STACKHOUSE v. ZUNTS.*
Circuit Court, E. D. Louisiana.
January, 1883.
v.15, no.7-31
JURISDICTION—REMOVAL
A suit was instituted in a Louisiana court by a citizen of that state against a citizen of Mississippi, and a preliminary writ of injunction issued, enjoining the defendant from proceeding under an execution issued upon a judgment obtained in that court, on the grounds that said judgment had been extinguished by compensation, and had been rendered by reason of error both of fact and law, and was therefore null and void. On the application of the defendant the suit was removed to this court, and the plaintiff moved to remand on the ground that the federal court had no jurisdiction, these proceedings being merely incidental and auxiliary to the original action in the state court, and so within the decisions in Bank v. Turnbull, 16 Wall. 190, and Barrow v. Hunter, 99 U. S. 80; held, that the proceeding instituted and removed is not only “tantamount to a bill in equity to set aside a decree for fraud in obtaining it,” but really amounts to “a new case arising on new facts, although having relation to the validity of a judgment,” as laid down in Barrow v. Hunter, 99 U. S. 83.
Bondurant v. Watson, 103 U. S. 281, followed.
On Motion to Remand to State Court.
E. D. White, H. B. Magruder, and F. L. Richardson, for complainant.
A. C. Lewis and T. M. Gill, for defendant.
PARDEE, J. This case comes up on a motion to remand to the state court, where it was instituted, on the ground—
“That this court has no jurisdiction of a suit seeking to enjoin the execution of a judgment rendered by a state court, neither to pass upon, dissolve, nor perpetuate such an injunction granted by a state court, and more especially where the complainant or plaintiff obtaining said injunction is now, and was at the time of the rendition of the judgment enjoined or sought to be enjoined, a citizen of this state, and within the jurisdiction of said state court.”
The transcript shows that the suit was instituted by filing in the state court a petition of the following substance:
“The petition of Herbert W. Stackhouse, a resident of the parish of Plaque-mines, respectfully shows that James E. Zunts, a resident of Harrison county, and a citizen of the state of Mississippi, claiming and pretending to be the subrogee of one Ruggles S. Morse, a citizen of Maine, resident in the city of Portland, has caused to be issued out of this honorable court two writs of fieri facias in the suits entitled R. S. Morse, James B. Zunts, subrogated, v. Herbert W. Stackhouse, and numbered 371 and 372 of the docket of this honorable 482 court; and under said writs the sheriff of the parish of Plaquemines has seized, advertised for sale, and will sell, on the first day of April, 1882, the following-described property, to-wit.”
Then follows a description of the property and advertisement.
“Unless restrained by the order and injunction of this court.”
Then follow matters set out at great length, called reasons, summarized by the pleader as follows:
“As grounds for injunction, petitioner, therefore, alleges compensation, error of fact and of law, the nullity of the judgments sought to be enforced.”
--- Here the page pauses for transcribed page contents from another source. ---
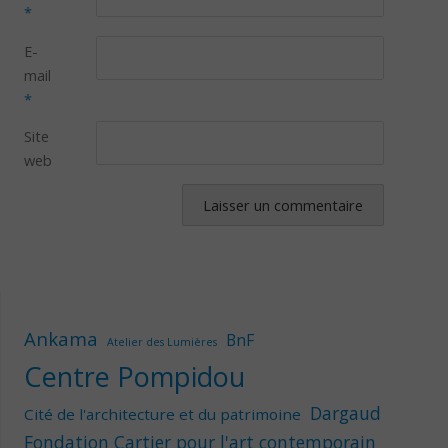
*
E-
mail
*
Site
web
Ankama
BnF
Atelier des Lumières
Centre Pompidou
Dargaud
Cité de l'architecture et du patrimoine
Fondation Cartier pour l'art contemporain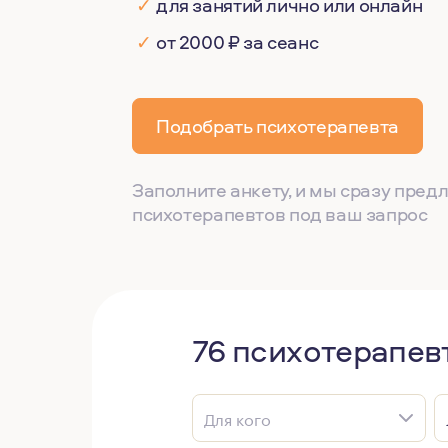
✓
для занятий лично или онлайн
✓
от 2000 ₽ за сеанс
Подобрать психотерапевта
Заполните анкету, и мы сразу пре
психотерапевтов под ваш запрос
76 психотерапевт
Для кого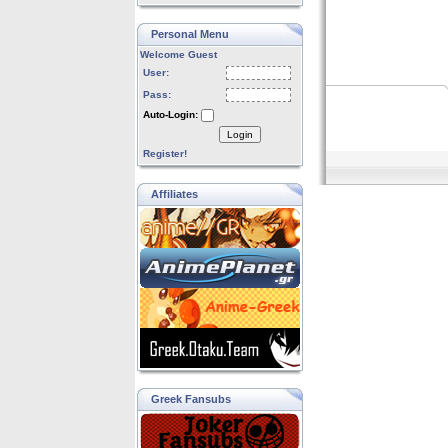
Personal Menu
Welcome Guest
User:
Pass:
Auto-Login:
Login
Register!
Affiliates
Greek Fansubs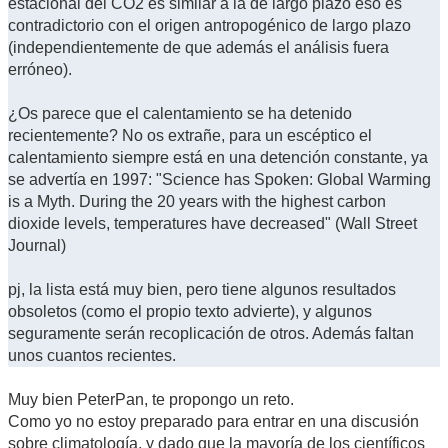
estacional del CO2 es similar a la de largo plazo eso es
contradictorio con el origen antropogénico de largo plazo
(independientemente de que además el análisis fuera
erróneo).
¿Os parece que el calentamiento se ha detenido
recientemente? No os extrañe, para un escéptico el
calentamiento siempre está en una detención constante, ya
se advertía en 1997: "Science has Spoken: Global Warming
is a Myth. During the 20 years with the highest carbon
dioxide levels, temperatures have decreased" (Wall Street
Journal)
pj, la lista está muy bien, pero tiene algunos resultados
obsoletos (como el propio texto advierte), y algunos
seguramente serán recoplicación de otros. Además faltan
unos cuantos recientes.
Muy bien PeterPan, te propongo un reto.
Como yo no estoy preparado para entrar en una discusión
sobre climatología, y dado que la mayoría de los científicos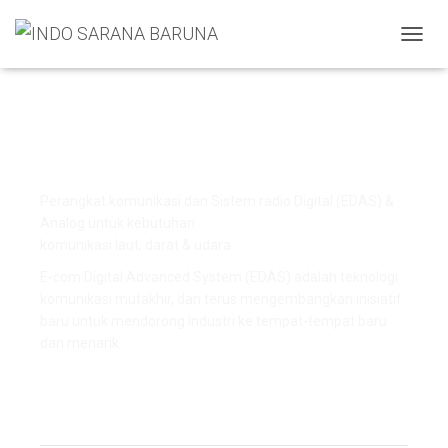
T
O
G
G
Marine & Land
L
Communication
E
N
A
Perangkat komunikasi dan Sistem radio Digital (EDAS) &
V
I
Analog untuk kebutuhan
G
komunikasi laut, darat & udara.
A
E-com Digital Advanced System (EDAS) adalah teknologi
T
I
komunikasi mutakhir, dan terus mengembangkan inisiatif
O
baru untuk mendorong industri ke tempat-tempat baru
N
dan menarik.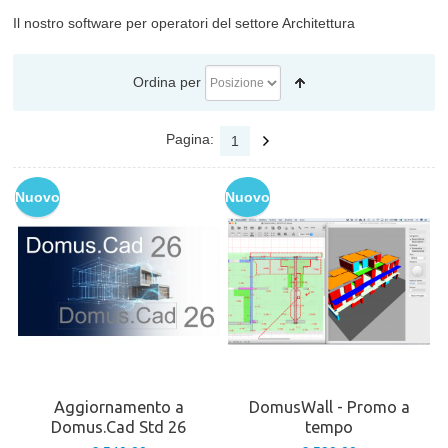
Il nostro software per operatori del settore Architettura
Ordina per
Pagina:
1
Nuovo
Nuovo
Aggiornamento a
DomusWall - Promo a
Domus.Cad Std 26
tempo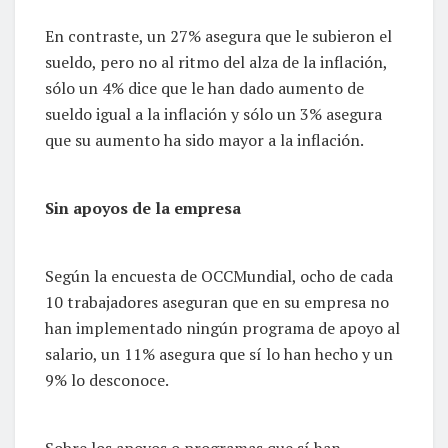
En contraste, un 27% asegura que le subieron el
sueldo, pero no al ritmo del alza de la inflación,
sólo un 4% dice que le han dado aumento de
sueldo igual a la inflación y sólo un 3% asegura
que su aumento ha sido mayor a la inflación.
Sin apoyos de la empresa
Según la encuesta de OCCMundial, ocho de cada
10 trabajadores aseguran que en su empresa no
han implementado ningún programa de apoyo al
salario, un 11% asegura que sí lo han hecho y un
9% lo desconoce.
Sobre los apoyos o programas que sí han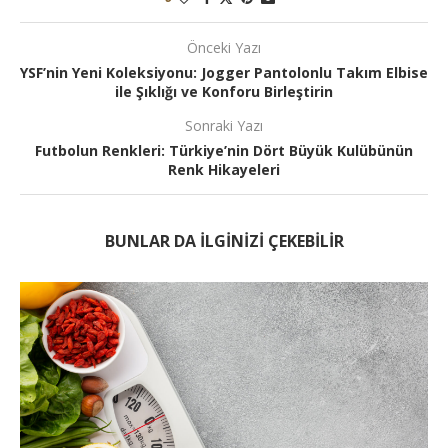
Önceki Yazı
YSF’nin Yeni Koleksiyonu: Jogger Pantolonlu Takım Elbise
ile Şıklığı ve Konforu Birleştirin
Sonraki Yazı
Futbolun Renkleri: Türkiye’nin Dört Büyük Kulübünün
Renk Hikayeleri
BUNLAR DA ILGINIZI ÇEKEBILIR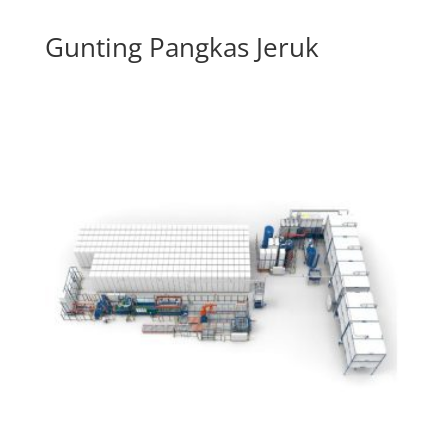
Gunting Pangkas Jeruk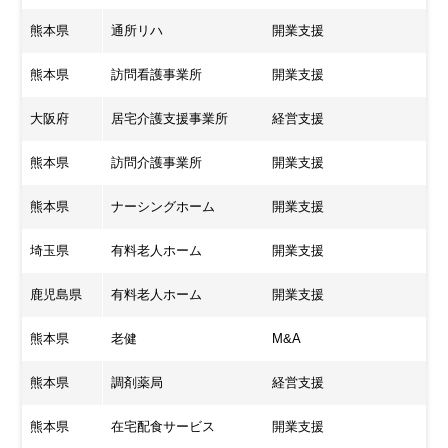
熊本県
通所リハ
開業支援
熊本県
訪問看護事業所
開業支援
大阪府
居宅介護支援事業所
経営支援
熊本県
訪問介護事業所
開業支援
熊本県
ナーシングホーム
開業支援
埼玉県
有料老人ホーム
開業支援
鹿児島県
有料老人ホーム
開業支援
熊本県
老健
M&A
熊本県
調剤薬局
経営支援
熊本県
在宅配食サービス
開業支援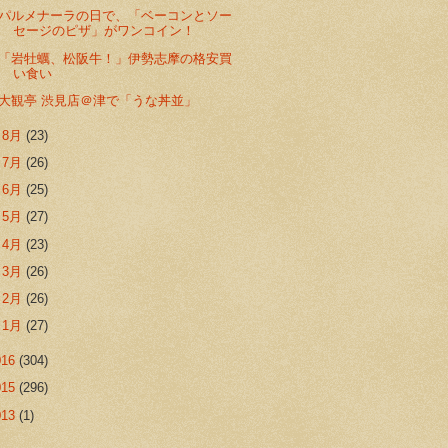
パルメナーラの日で、「ベーコンとソー
セージのピザ」がワンコイン！
「岩牡蠣、松阪牛！」伊勢志摩の格安買
い食い
大観亭 渋見店＠津で「うな丼並」
►
8月
(23)
►
7月
(26)
►
6月
(25)
►
5月
(27)
►
4月
(23)
►
3月
(26)
►
2月
(26)
►
1月
(27)
016
(304)
015
(296)
013
(1)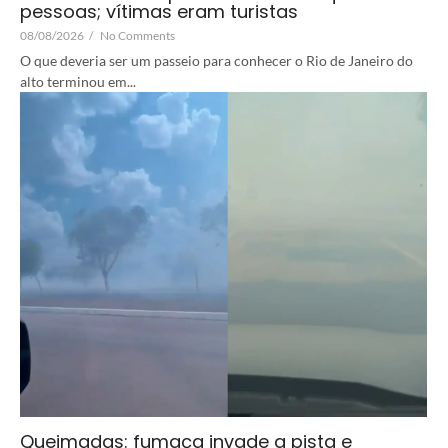
pessoas; vítimas eram turistas
08/08/2026
/
No Comments
O que deveria ser um passeio para conhecer o Rio de Janeiro do
alto terminou em...
Queimadas: fumaça invade a pista e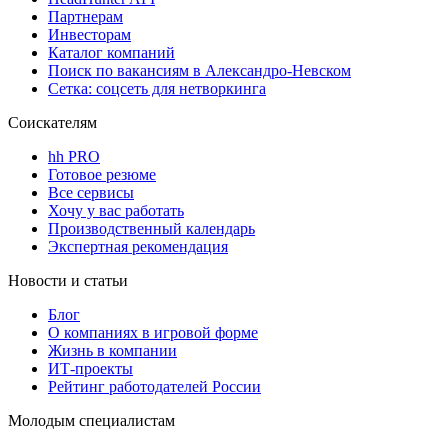
Партнерам
Инвесторам
Каталог компаний
Поиск по вакансиям в Александро-Невском
Сетка: соцсеть для нетворкинга
Соискателям
hh PRO
Готовое резюме
Все сервисы
Хочу у вас работать
Производственный календарь
Экспертная рекомендация
Новости и статьи
Блог
О компаниях в игровой форме
Жизнь в компании
ИТ-проекты
Рейтинг работодателей России
Молодым специалистам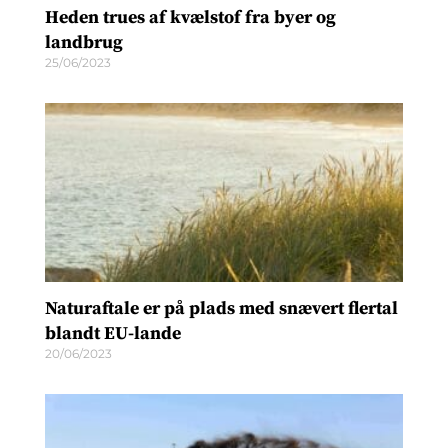
Heden trues af kvælstof fra byer og
landbrug
25/06/2023
Naturaftale er på plads med snævert flertal
blandt EU-lande
20/06/2023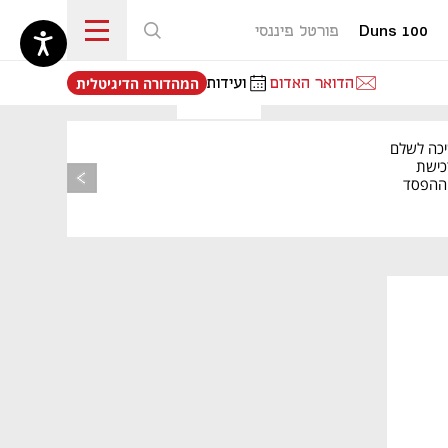
Duns 100
פורטל פיננסי
נפתח בכרטיסייה חדשה
הדואר האדום
ועידות
המהדורה הדיגיטלית
יכה לשלם
כישת
BASE: ההפסד
הרבעוני זינק ל-76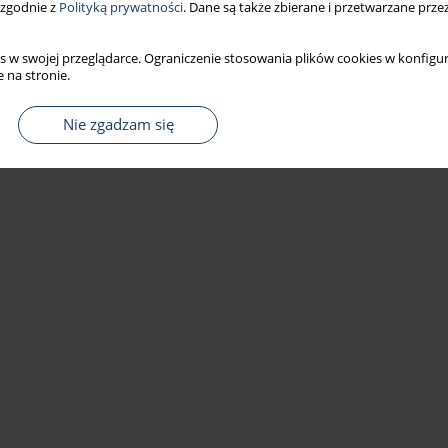
 zgodnie z
Polityką prywatności
. Dane są także zbierane i przetwarzane prze
s w swojej przeglądarce. Ograniczenie stosowania plików cookies w konfigur
 na stronie.
Nie zgadzam się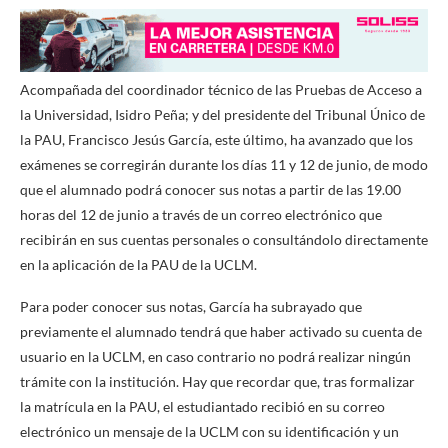
Acompañada del coordinador técnico de las Pruebas de Acceso a
la Universidad, Isidro Peña; y del presidente del Tribunal Único de
la PAU, Francisco Jesús García, este último, ha avanzado que los
exámenes se corregirán durante los días 11 y 12 de junio, de modo
que el alumnado podrá conocer sus notas a partir de las 19.00
horas del 12 de junio a través de un correo electrónico que
recibirán en sus cuentas personales o consultándolo directamente
en la aplicación de la PAU de la UCLM.
Para poder conocer sus notas, García ha subrayado que
previamente el alumnado tendrá que haber activado su cuenta de
usuario en la UCLM, en caso contrario no podrá realizar ningún
trámite con la institución. Hay que recordar que, tras formalizar
la matrícula en la PAU, el estudiantado recibió en su correo
electrónico un mensaje de la UCLM con su identificación y un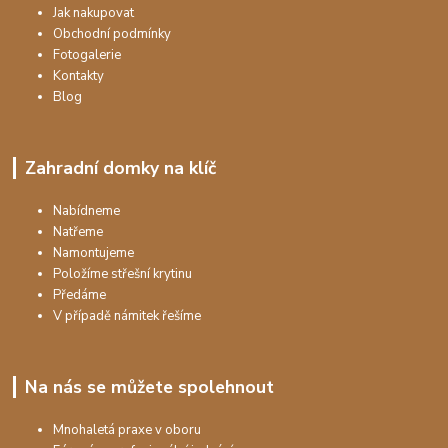
Jak nakupovat
Obchodní podmínky
Fotogalerie
Kontakty
Blog
Zahradní domky na klíč
Nabídneme
Natřeme
Namontujeme
Položíme střešní krytinu
Předáme
V případě námitek řešíme
Na nás se můžete spolehnout
Mnohaletá praxe v oboru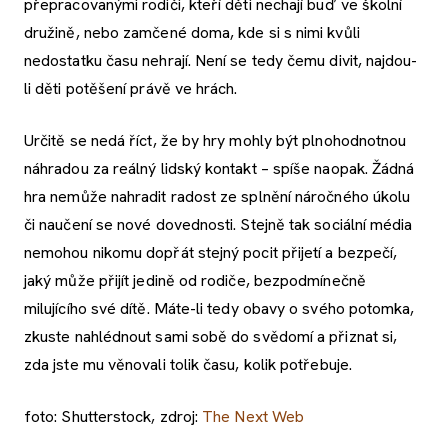
přepracovanými rodiči, kteří děti nechají buď ve školní
družině, nebo zamčené doma, kde si s nimi kvůli
nedostatku času nehrají. Není se tedy čemu divit, najdou-
li děti potěšení právě ve hrách.
Určitě se nedá říct, že by hry mohly být plnohodnotnou
náhradou za reálný lidský kontakt – spíše naopak. Žádná
hra nemůže nahradit radost ze splnění náročného úkolu
či naučení se nové dovednosti. Stejně tak sociální média
nemohou nikomu dopřát stejný pocit přijetí a bezpečí,
jaký může přijít jedině od rodiče, bezpodmínečně
milujícího své dítě. Máte-li tedy obavy o svého potomka,
zkuste nahlédnout sami sobě do svědomí a přiznat si,
zda jste mu věnovali tolik času, kolik potřebuje.
foto: Shutterstock, zdroj:
The Next Web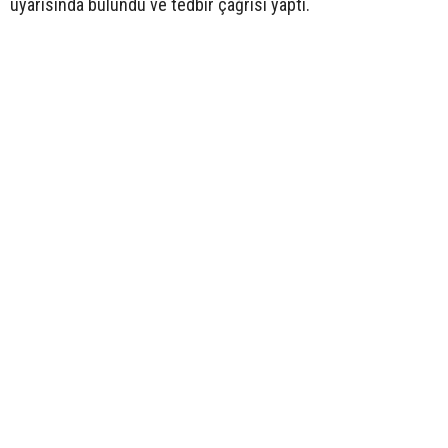
uyarısında bulundu ve tedbir çağrısı yaptı.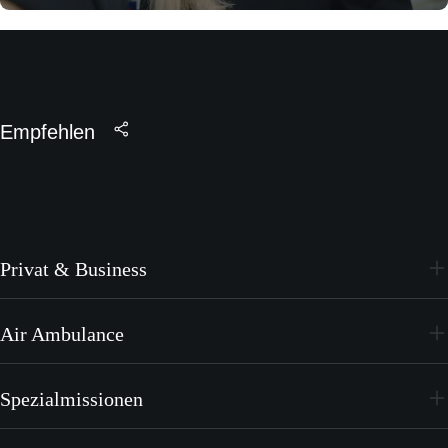
Empfehlen
Privat & Business
PC-24
Air Ambulance
PC-12 PRO
PC-24
Spezialmissionen
PC-12 PRO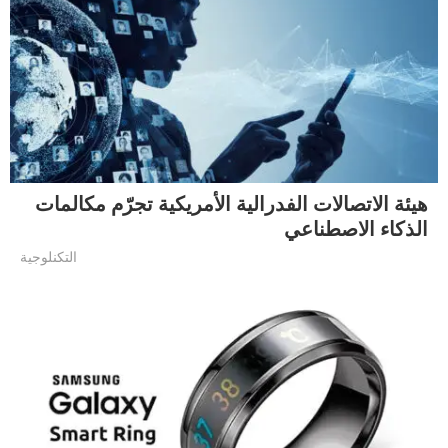
هيئة الاتصالات الفدرالية الأمريكية تجرّم مكالمات
الذكاء الاصطناعي
التكنلوجية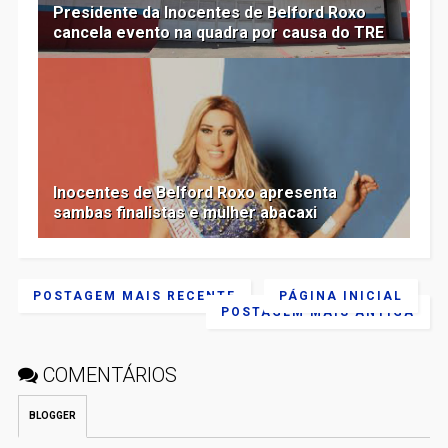
Presidente da Inocentes de Belford Roxo
cancela evento na quadra por causa do TRE
Inocentes de Belford Roxo apresenta
sambas finalistas e mulher abacaxi
POSTAGEM MAIS RECENTE
PÁGINA INICIAL
POSTAGEM MAIS ANTIGA
COMENTÁRIOS
BLOGGER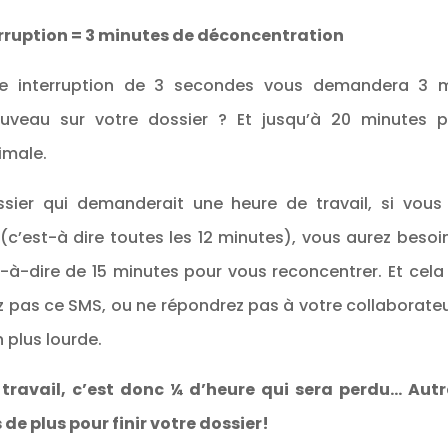
rruption = 3 minutes de déconcentration
ne interruption de 3 secondes vous demandera 3 m
uveau sur votre dossier ? Et jusqu’à 20 minutes p
imale.
sier qui demanderait une heure de travail, si vous 
(c’est-à dire toutes les 12 minutes), vous aurez bes
t-à-dire de 15 minutes pour vous reconcentrer. Et cel
 pas ce SMS, ou ne répondrez pas à votre collaborateur
 plus lourde.
travail, c’est donc ¼ d’heure qui sera perdu… Autr
de plus pour finir votre dossier!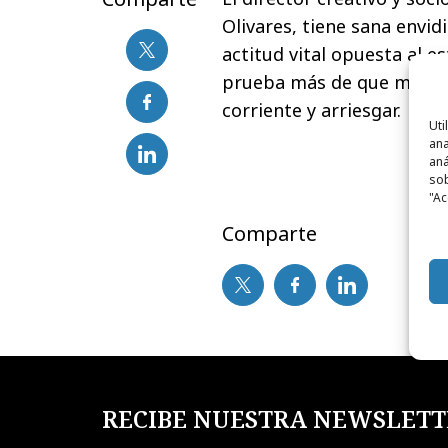
Olivares, tiene sana envi
actitud vital opuesta al e
prueba más de que muchas 
corriente y arriesgar.
Uti
ana
aná
sob
"Ac
Comparte
RECIBE NUESTRA NEWSLETT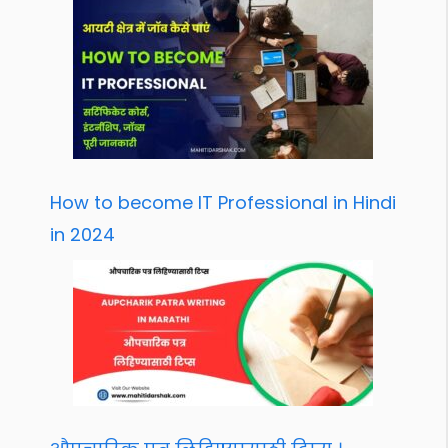
How to become IT Professional in Hindi
in 2024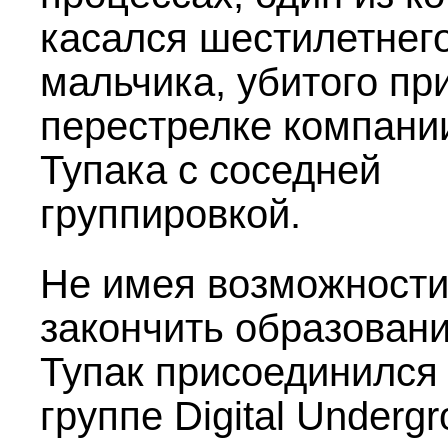
касался шестилетнег
мальчика, убитого пр
перестрелке компани
Тупака с соседней
группировкой.
Не имея возможност
закончить образовани
Тупак присоединился 
группе Digital Underg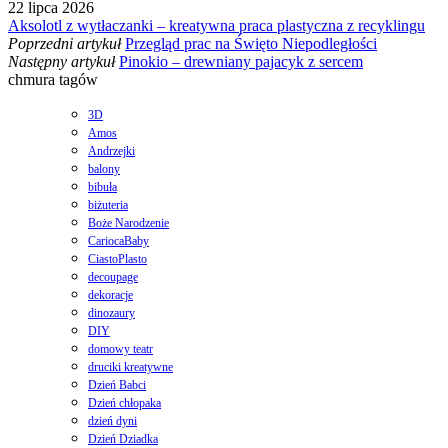
22 lipca 2026
Aksolotl z wytłaczanki – kreatywna praca plastyczna z recyklingu
Poprzedni artykuł
Przegląd prac na Święto Niepodległości
Następny artykuł
Pinokio – drewniany pajacyk z sercem
chmura tagów
3D
Amos
Andrzejki
balony
bibuła
biżuteria
Boże Narodzenie
CariocaBaby
CiastoPlasto
decoupage
dekoracje
dinozaury
DIY
domowy teatr
druciki kreatywne
Dzień Babci
Dzień chłopaka
dzień dyni
Dzień Dziadka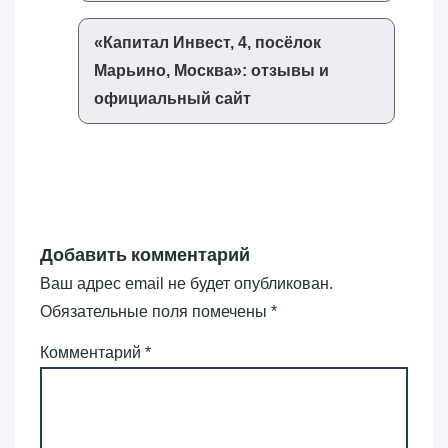
«‎Капитал Инвест, 4, посёлок
Марьино, Москва»‎: отзывы и
официальный сайт
Добавить комментарий
Ваш адрес email не будет опубликован.
Обязательные поля помечены
*
Комментарий
*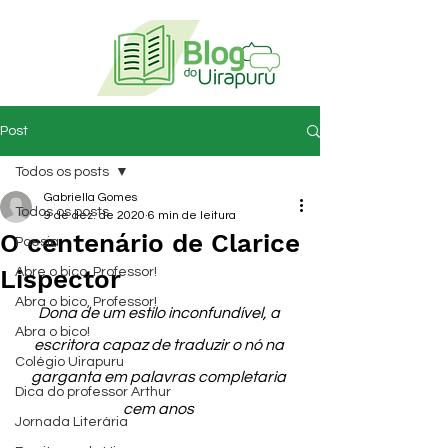
Post
Todos os posts
Gabriella Gomes
Todos os posts
9 de dez. de 2020
6 min de leitura
O centenário de Clarice
Poesia
Lispector
Abre o bico, Professor!
Abra o bico, Professor!
Dona de um estilo inconfundível, a 
Abra o bico!
escritora capaz de traduzir o nó na 
Colégio Uirapuru
garganta em palavras completaria 
Dica do professor Arthur
cem anos 
Jornada Literária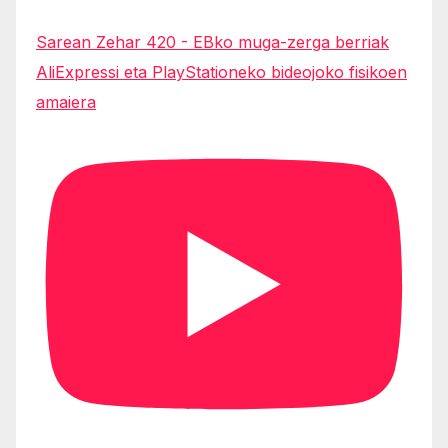
Sarean Zehar 420 - EBko muga-zerga berriak
AliExpressi eta PlayStationeko bideojoko fisikoen
amaiera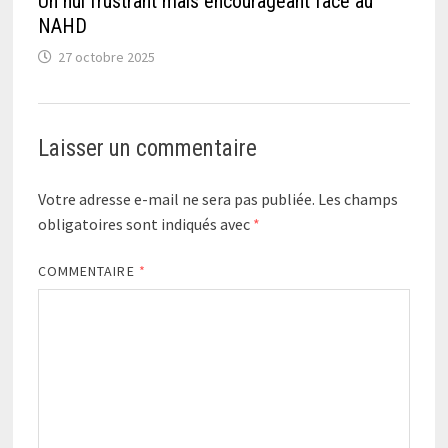
Un nul frustrant mais encourageant face au
NAHD
27 octobre 2025
Laisser un commentaire
Votre adresse e-mail ne sera pas publiée.
Les champs
obligatoires sont indiqués avec
*
COMMENTAIRE
*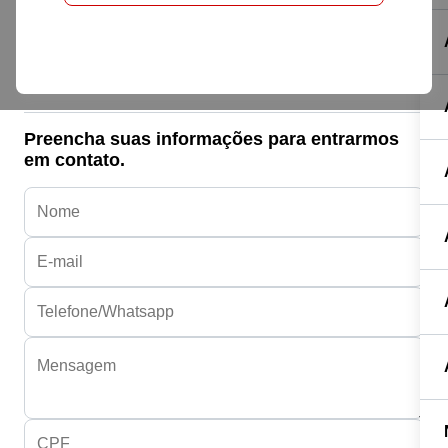
Honda HONDA
NXR 160 BROS ESDD
R$ 23.549,00
Preencha suas informações para entrarmos
em contato.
The errors of fact and of law, as set forth in the petition, constitute a case of constructive, if not actual, fraud. And the compensation of the judgments, as pleaded, amounts to about the same charge. The relief sought is an injunction restraining the sale of the property said to have been seized and advertised, and for general relief. That the case, as made by the record, shows “a controversy between citizens of different states;” and “a controversy which is wholly between citizens of different states, and which can be fully determined as between them,” cannot be disputed with any show of reason. And if it is such a controversy, then the suit was removable to this court.
If a case is properly removable, and is properly removed, to this court, then, as we have had occasion to hold several times, this court is vested with the jurisdiction to grant any proper relief the case may demand, to as full an extent as the state court could have granted had the case not been removed. And it seems clear that the supreme court have so settled the law. See Gaines v. Fuentes, 92 U. S. 10.
“A party, by going into a national court, does not lose any right or appropriate remedy of which he might have availed himself in the state courts of the same locality.” Davis v. Gray, 16 Wall. 231.
The point is urged in argument that the proceedings, removed to this court, are merely incidental and auxiliary to the original action in the state court, and so within the decisions in Bank v. Turnbull, 16 Wall. 190, and Barrow v. Hunton, 99 U. S. 80; but the petition in the case does not make such a showing. The proceeding, instituted and removed, is not only “tantamount to a bill in equity to set aside a decree for fraud in obtaining it,” but really amounts to “a new case arising on new facts, although having relation to the validity of a judgment.” The case of Barrow v. Hunton, supra, fully supports the right to remove in this case. The case of Bondurant v. Watson,
483103 U. S. 281, cited by counsel for defendant, does not conflict with the conclusions reached here; it is in full accord, and it seems to me would be conclusive authority for this court to retain and hear this cause, if the court had any doubt in the case.
The motion to remand is denied, with costs.
* Reported by Joseph P. Hornor, Esq., of the New Orleans bar.